Also on the Liberty team is fellow Liberty I founder Mark Pearson, president, who was president and chief executive of Carbo, which bought Pinnacle in 2002. “A number of the Liberty team members were involved in the shale revolution from the start, originally in the Barnett,” Wright says. “When forming Liberty [in 2010], we believed the economics of producing oil would be better than gas. We focused on identifying tight-oil plays where our frac expertise would give us a competitive advantage. The Bakken was very well suited in that it has huge reserves in place and probably the greatest variability in production performance based on frac approach of any major producing basin.”
Last summer, after drilling 31 operated wells with room for at least another 250 in its 43,000- net-acre leasehold, the Denver-based E&P sold its Bakken portfolio of some 6,000 net BOE a day to Kodiak Oil & Gas Corp. for approximately $680 million. With a new, $350-million, private-equity commitment led by Riverstone Holdings LLC, Liberty II didn’t expect to be able to re-enter the highly competitive Bakken.
“That’s why, in the press release when we announced our new funding, we didn’t mention the Bakken as one of our top three basins we thought we would focus on,” Wright says. “We didn’t think we would find an opportunity like this.”
But privately held Sequel Energy Inc., also based in Denver, was divesting rights to the Bakken and Three Forks in 53,000 net acres.
Liberty II picked the package up for $455 million earlier this year. The group’s first Bakken portfolio was in Williams and McKenzie counties. Its new leasehold includes acreage in Burke and Divide counties as well.
Wright says the primary target in this position is at the intersection of Williams, Divide and Burke counties at the northern end of the Nesson anticline. “This acreage is actually far better than any acreage we had in Liberty I. It has a bit lower reservoir pressure but the Bakken is thicker. The oil is generated there by the upper and lower Bakken shales but is significantly supplemented by oil that migrated up the Nesson anticline structural high.”
As with Liberty I, the group aims to deploy “the two Cs:” maximizing contact with the rock and the conductivity for flowing the oil to the wellbore. In the state, the rectangular nature of two-section units results in operators making laterals that tend to travel north and south. But the induced fractures tend to grow northeast and southwest—oblique as opposed to the preferred transverse to the wellbore orientation.

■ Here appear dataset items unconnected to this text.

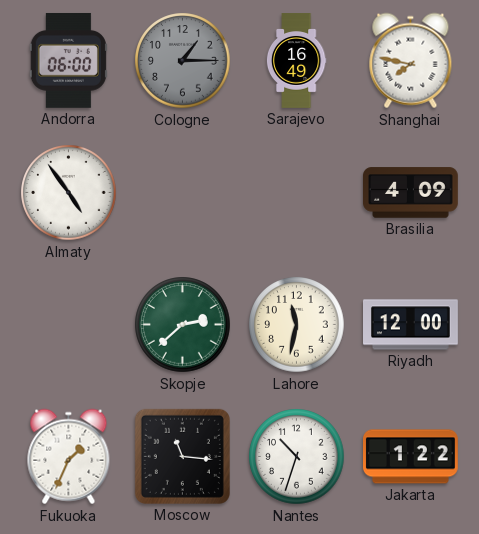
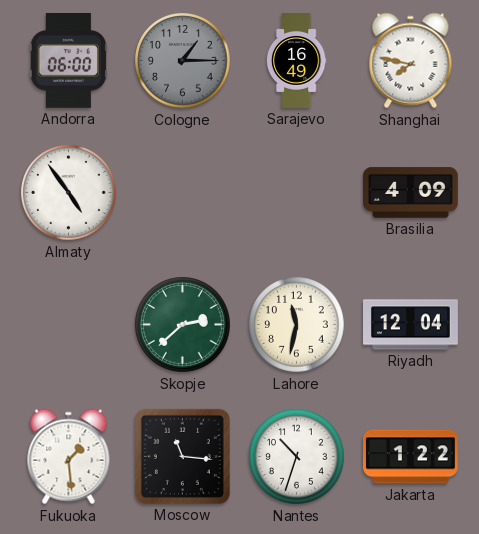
Riyadh: 12:00 -> 12:04
Fukuoka: 1:34 -> 1:29
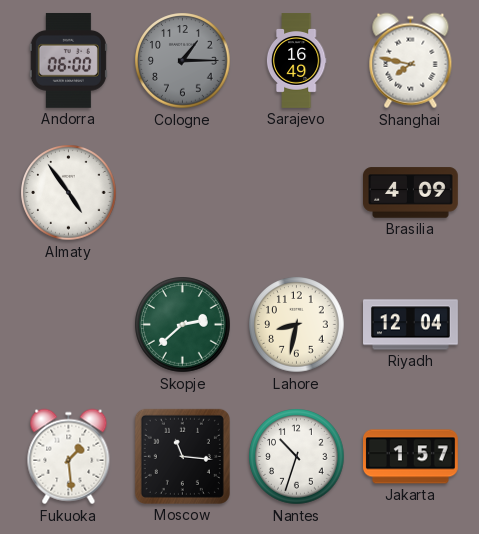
Lahore: 11:32 -> 8:32
Jakarta: 1:22 -> 1:57
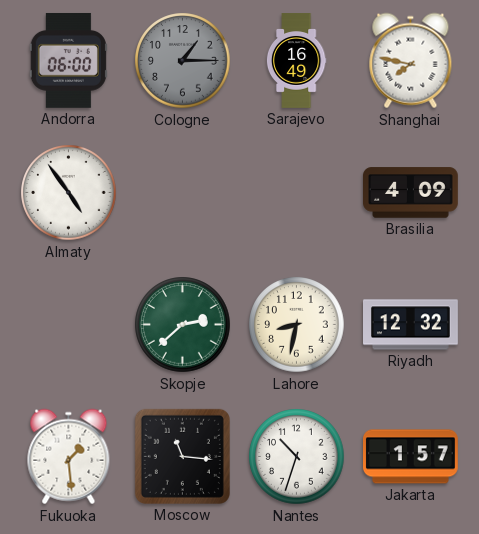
Riyadh: 12:04 -> 12:32
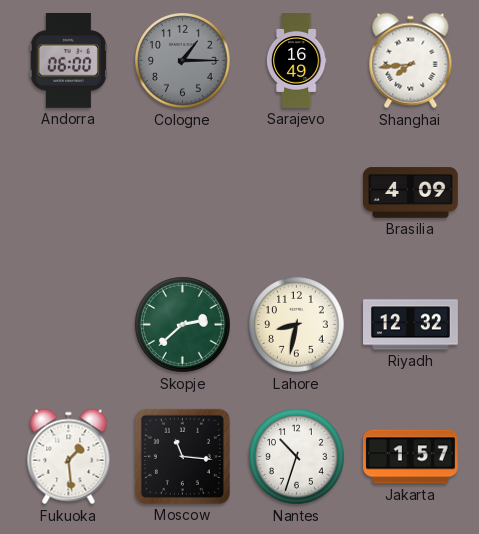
Shanghai: 7:47 -> 7:44
Almaty: 4:54 -> none
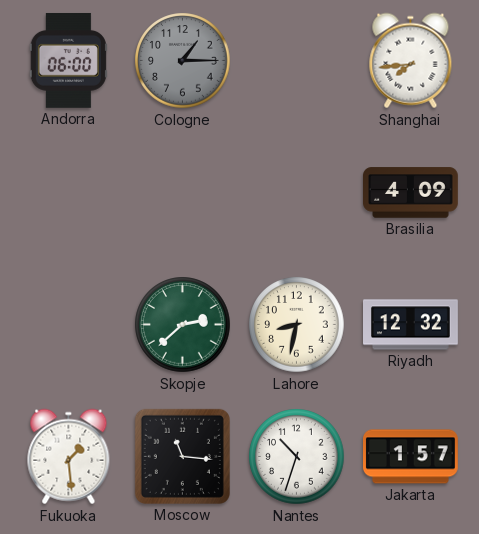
Sarajevo: 16:49 -> none
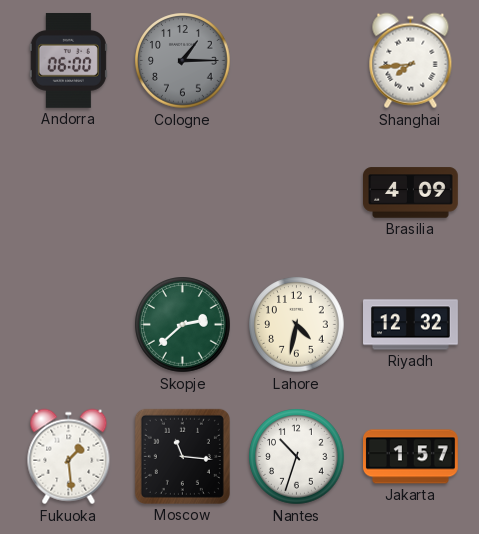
Lahore: 8:32 -> 4:32
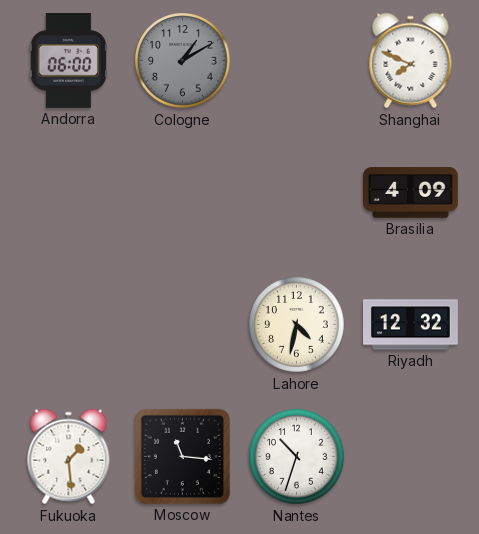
Cologne: 1:15 -> 1:10
Shanghai: 7:44 -> 7:49
Skopje: 2:38 -> none
Jakarta: 1:57 -> none
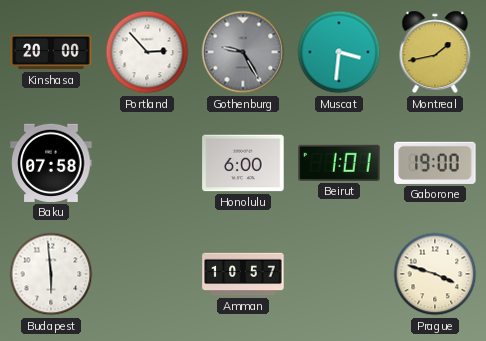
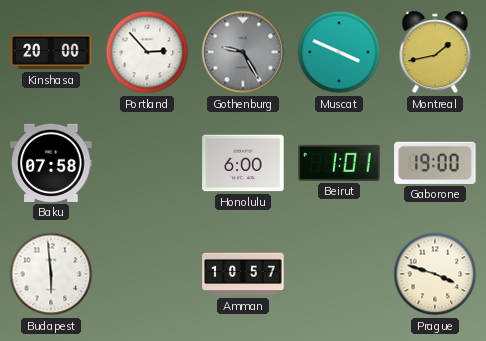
Muscat: 3:31 -> 3:49
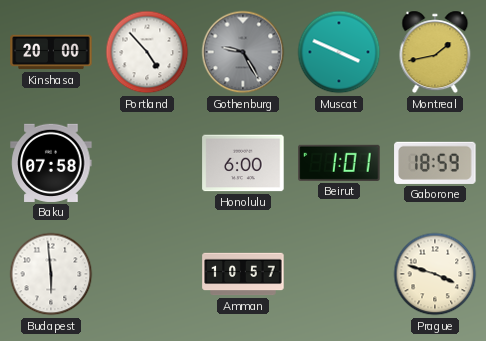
Portland: 2:53 -> 4:53
Gaborone: 19:00 -> 18:59
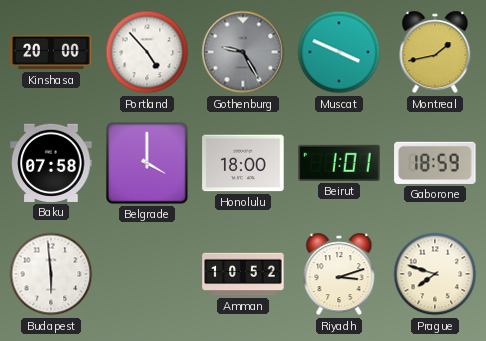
Belgrade: none -> 4:00
Honolulu: 6:00 -> 18:00
Amman: 10:57 -> 10:52
Riyadh: none -> 3:12
Prague: 3:48 -> 7:48
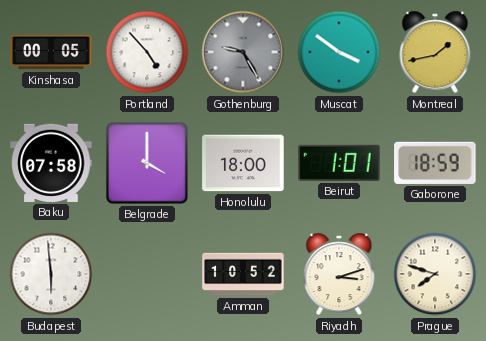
Kinshasa: 20:00 -> 00:05
Muscat: 3:49 -> 3:51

“This presents challenges, but challenges always create opportunities. I gave a keynote address at a Bakken conference once and called it ‘500 Billion Barrels of Oil in Place. Bring Your Own Plumbing.’ How much oil comes out is predominantly driven by the completion technique and how dense a plumbing network you provide with sufficient conductivity.”
Liberty uses ceramic proppant exclusively but pumps it with slickwater—a lot of it and at a higher injection rate. “We’re maximizing contact with the rock with a whole bunch of skinny fractures and, for as much conductivity as we can have, we pump not only 100% ceramic but we rigorously perform quality control and testing to find the best ceramics.” In production, it has used surface-based jet pumps rather than downhole rod pumps to provide artificial lift where pressure is or has become normal or less than normal. “We will look for as many ways possible to gain an advantage. We’ll have an idea and try it; it may not work. We’re willing to be wrong.”
Its average EUR in Liberty I in a field just north of the city of Williston was 750,000 BOE. “The EUR of other operators in that area was 500,000.” A sister company, Liberty Oilfield Services LLC, fracs wells using the same design for other operators; they are also getting 750,000 BOE.
“That was typical of our two other operated areas as well,” Wright says. “We had approximately 50% uplift above other operators’ average.”
Virtually all of Liberty’s acreage is HBP. Its new assets include 20 old, unfraced, Burlington horizontals in the upper Bakken shale. Among these, 18 are still producing. Wright says, “Those wells are in southern McKenzie County. There is definitely an opportunity to go in and frac these or re-drill them in the middle Bakken member. When they were drilled, horizontal drilling had really just started. The original targets were naturally fractured carbonates. Burlington tried it in the naturally fractured Bakken shale. “In southern McKenzie County, the upper Bakken shale becomes thinner and, when it is thinner, it is more brittle and more fractured. But there is a water zone above it so, instead of doing a frac, they just targeted a naturally fractured rock.”
For now, Liberty II is focusing on its position on the northern end of the anticline. Is there the prospect of stranded U.S. oil as Bakken and other light, sweet production grows but the U.S. refining slate is roughly 50% weighted to heavier crude?
Wright says, “The U.S. will either have to export that oil or we’re going to have to retool our refining system to handle that. Futures are lower because there is a great fear we will have oil that can’t go anywhere.
“It is definitely a challenge that is coming fast, but I suspect we will see American innovation solve the problem. I don’t believe we will have $50 oil and stacked rigs because there is no where for the oil to go. It’s a risk, but I think it is highly unlikely.”